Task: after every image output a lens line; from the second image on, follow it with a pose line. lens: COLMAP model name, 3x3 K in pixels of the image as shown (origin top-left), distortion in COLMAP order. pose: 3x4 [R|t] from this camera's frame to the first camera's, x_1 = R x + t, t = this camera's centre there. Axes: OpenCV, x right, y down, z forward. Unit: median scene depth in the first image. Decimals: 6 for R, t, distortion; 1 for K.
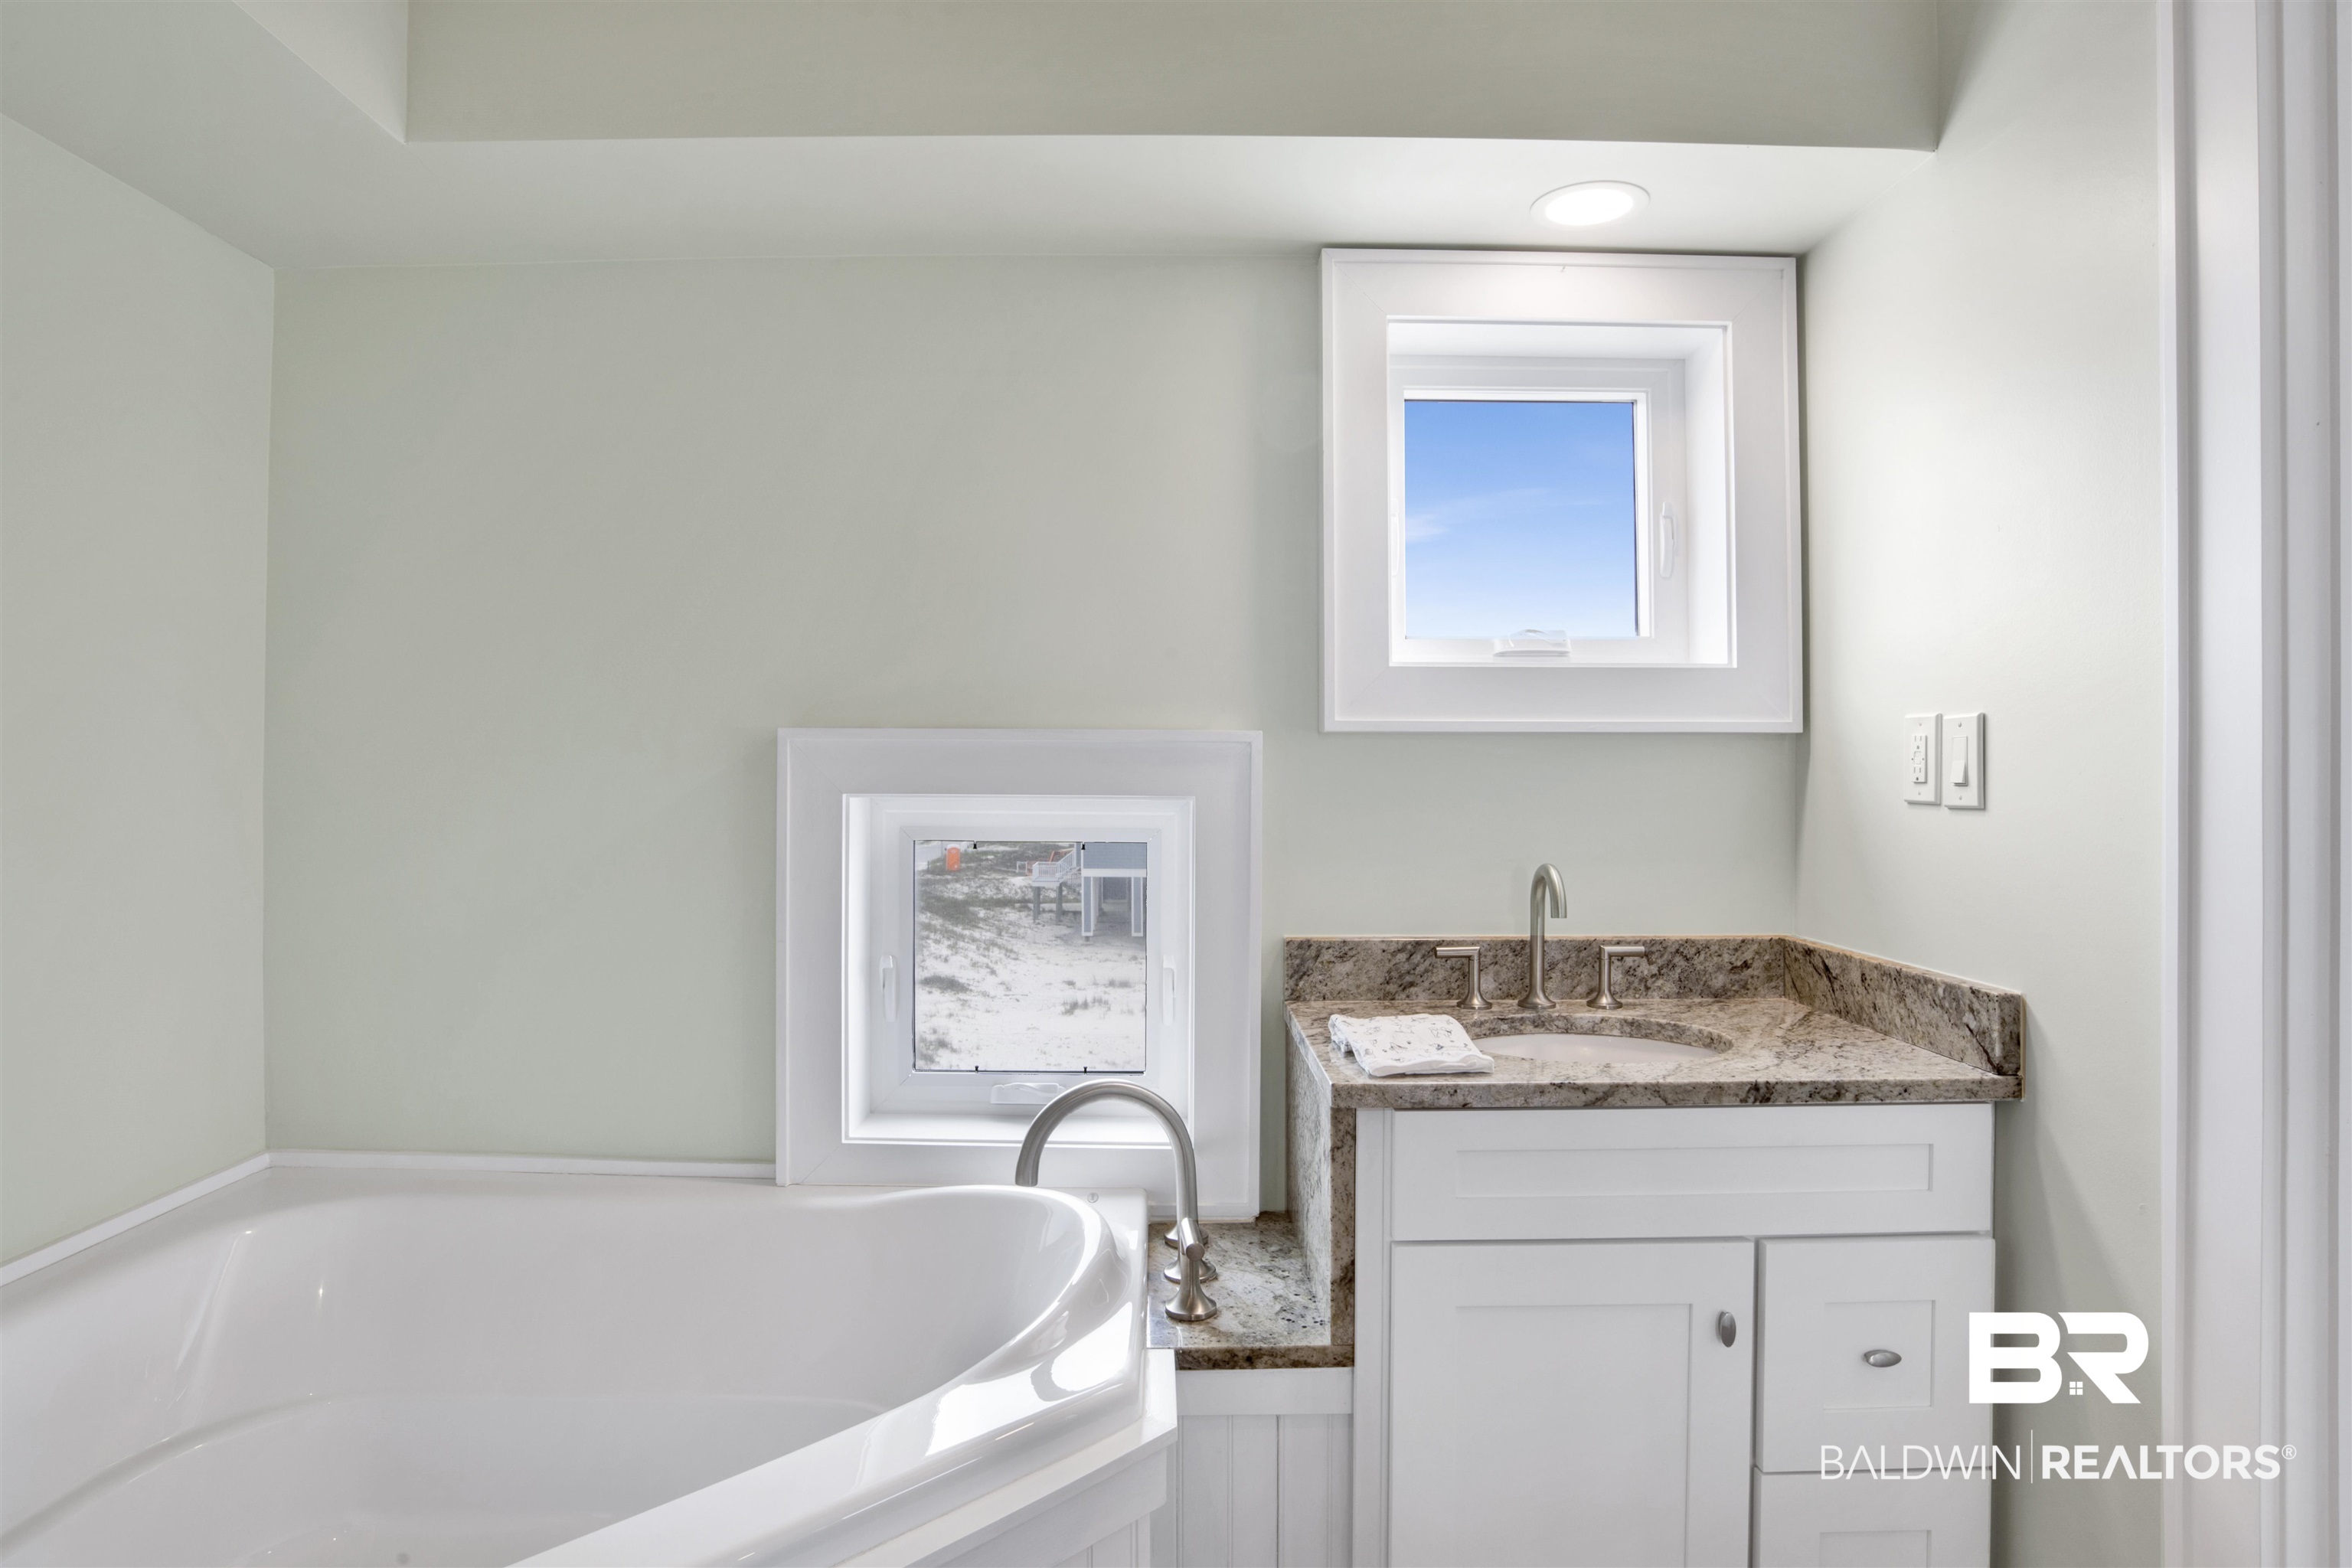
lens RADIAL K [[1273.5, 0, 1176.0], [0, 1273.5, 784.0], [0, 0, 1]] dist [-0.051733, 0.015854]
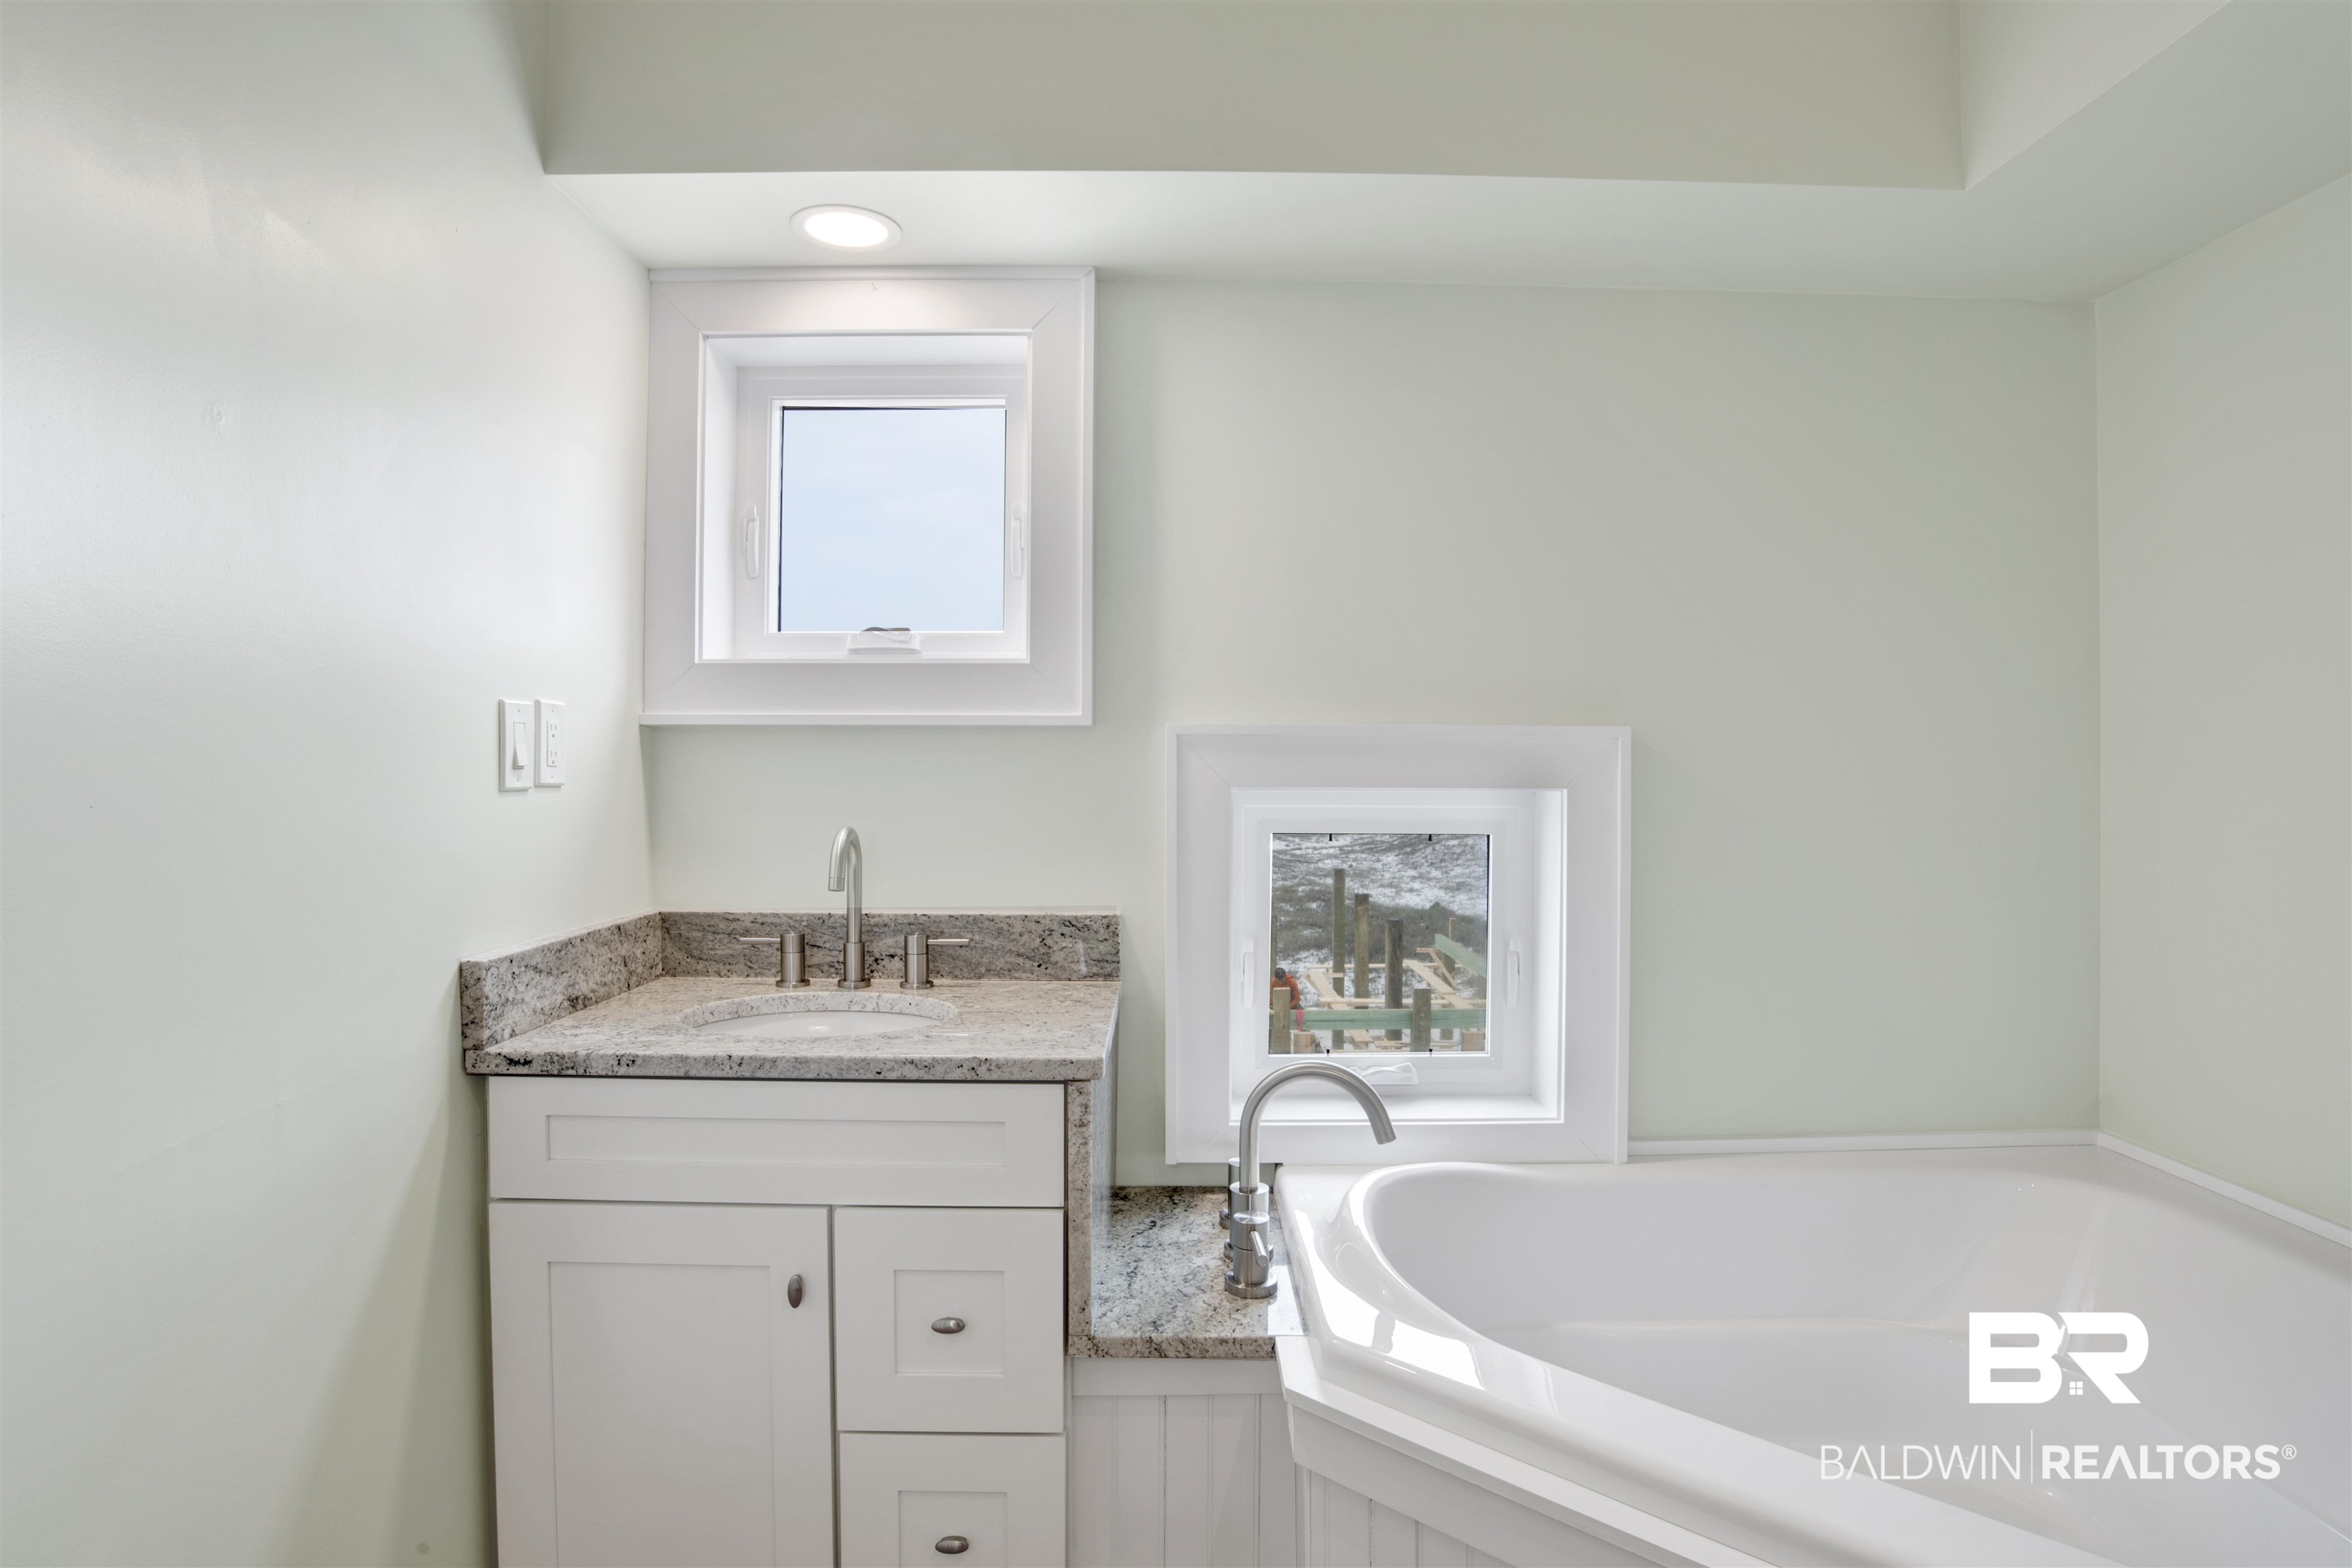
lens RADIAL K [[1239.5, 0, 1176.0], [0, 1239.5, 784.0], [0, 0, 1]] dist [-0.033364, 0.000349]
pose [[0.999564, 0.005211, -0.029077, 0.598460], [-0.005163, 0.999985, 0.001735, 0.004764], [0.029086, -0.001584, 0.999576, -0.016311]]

#####

* _TASK REQUIREMENTS_:
Rewrite the listing with "Decimals" changed to "Precision" and everything else left as it is. Leave out the pictures.

* _ANSWER BELOW_:
Task: after every image output a lens line; from the second image on, follow it with a pose line. lens: COLMAP model name, 3x3 K in pixels of the image as shown (origin top-left), distortion in COLMAP order. pose: 3x4 [R|t] from this camera's frame to the first camera's, x_1 = R x + t, t = this camera's centre there. Axes: OpenCV, x right, y down, z forward. Unit: median scene depth in the first image. Precision: 6 for R, t, distortion; 1 for K.
lens RADIAL K [[1273.5, 0, 1176.0], [0, 1273.5, 784.0], [0, 0, 1]] dist [-0.051733, 0.015854]
lens RADIAL K [[1239.5, 0, 1176.0], [0, 1239.5, 784.0], [0, 0, 1]] dist [-0.033364, 0.000349]
pose [[0.999564, 0.005211, -0.029077, 0.598460], [-0.005163, 0.999985, 0.001735, 0.004764], [0.029086, -0.001584, 0.999576, -0.016311]]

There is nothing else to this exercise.